Sophie is easily the worst Miyazaki heroine. She starts the story wise and resourceful. She doesn't have a character arc to complete. She doesn't really have any interesting traits or characteristics. Howl starts off with very clear flaws, but his journey to fix those flaws is horribly executed because the 2nd half of the film is a beautifully animated, explosive taco shit. The Witch of the Waste was clearly evil and then after getting her powers drained becomes a senile goofball. The warmonger witch just turns good out of fucking nowhere for no reason. I know Miyazaki wanted to have a pacifist theme, so he didn't want a traditional violent confrontation with the villain. That worked in Princess Mononoke because the antagonist was clearly established as morally complex and not simply evil. Howl is like if the villain in Laputa gained the flying death fortress after killing hundreds of soldiers and then just suddenly turned good! If you establish a villain as an evil warmonger and you don't want a violent resolution, have Howl encourage the people to stand up to her! Maybe the soldiers throw down their arms and refuse to shoot the civilians, which causes her to flee. Don't just have her turn good at random!
Art: The ONLY reason I gave this a 6. The art is absolutely gorgeous.
Sound: Pretty good. Not great, but pretty good.
I haven't seen Ponyo yet, but I'm willing to bet this is going to be the worst Miyazaki movie for me by a country mile. The art and animation is beautiful and it clearly tried hard, but nothing in this film worked. The characters, the story, the themes, were all a mess. Yet somehow this piece of shit might be the highest rated Miyazaki film on MAL. HOW?! Did people just give it a 10 back in 2008 because Miyazaki made it and then everyone forgot about it? I guess people actually talk about how good Naussica, or Spirited Away or Porco Rosso is and this inspires backlash and rating bombing from random assholes. This manages to escape unscathed because nobody online goes on and on about how amazing this movie is. This is NOBODY's favorite Miyazaki film. It's a wonderful looking mistake.
I love the Studio Ghibli films. So far I think it is safe to say that Miyazaki is my favourite anime author, and I doubt anyone will ever take his place because I have grown so attached to the work of this man and his ideals reflected on the way he conceives animation, that I can't think of a deeper connection with one's style in any way.

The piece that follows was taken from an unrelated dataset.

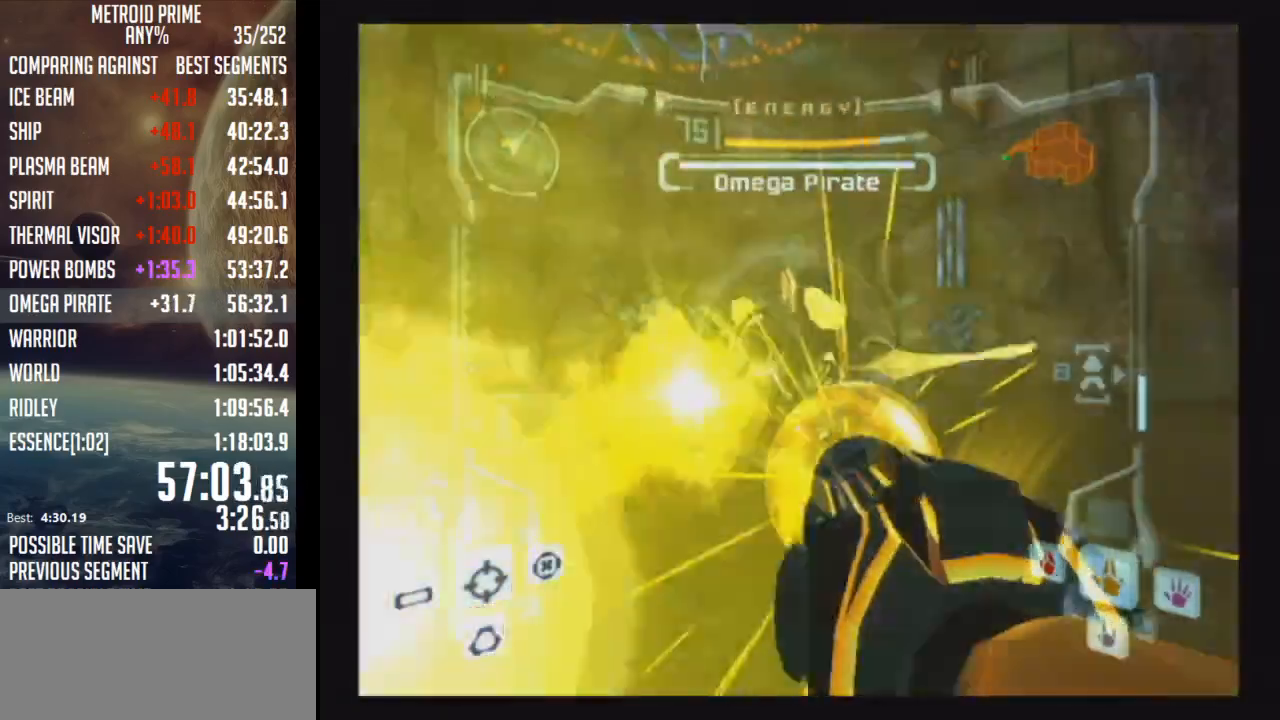
{"buttons": ["A", "B", "L1"], "left_stick": "right", "right_stick": "center", "events": [[117, "left_stick", "right"], [233, "A", "up"], [283, "A", "down"], [400, "B", "down"]]}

That is the reason why "Howl's moving castle" was, at my first viewing, a serious disappointment. It was the first time a movie by Miyazaki didn't transport me to the world and imagery it showed. Almost two years later,
however, and trying to bring another perspective about this film, I have watched it again, and while this has worked with some other works, it seems "Howl" is still my thorn in Miyazaki's filmography and will always be.
Of course the world introduced here is amazing. This is probably the most gorgeous and visually powerful film Miyazaki has ever done, just watch the scenery, the many traces of impressive imagery, and of course Joe Hisaishi with another solid performance. It's a pleasure for the senses, such a beautiful experience to look at and hear that surely makes it worth viewing.
But that is not an excuse for the many plot holes and sudden changes in character behaviour. That is, in the same way we have a really eye-candy experience given only by the -already known- technical skills of Miyazaki and his group of animators, the story is always lacking.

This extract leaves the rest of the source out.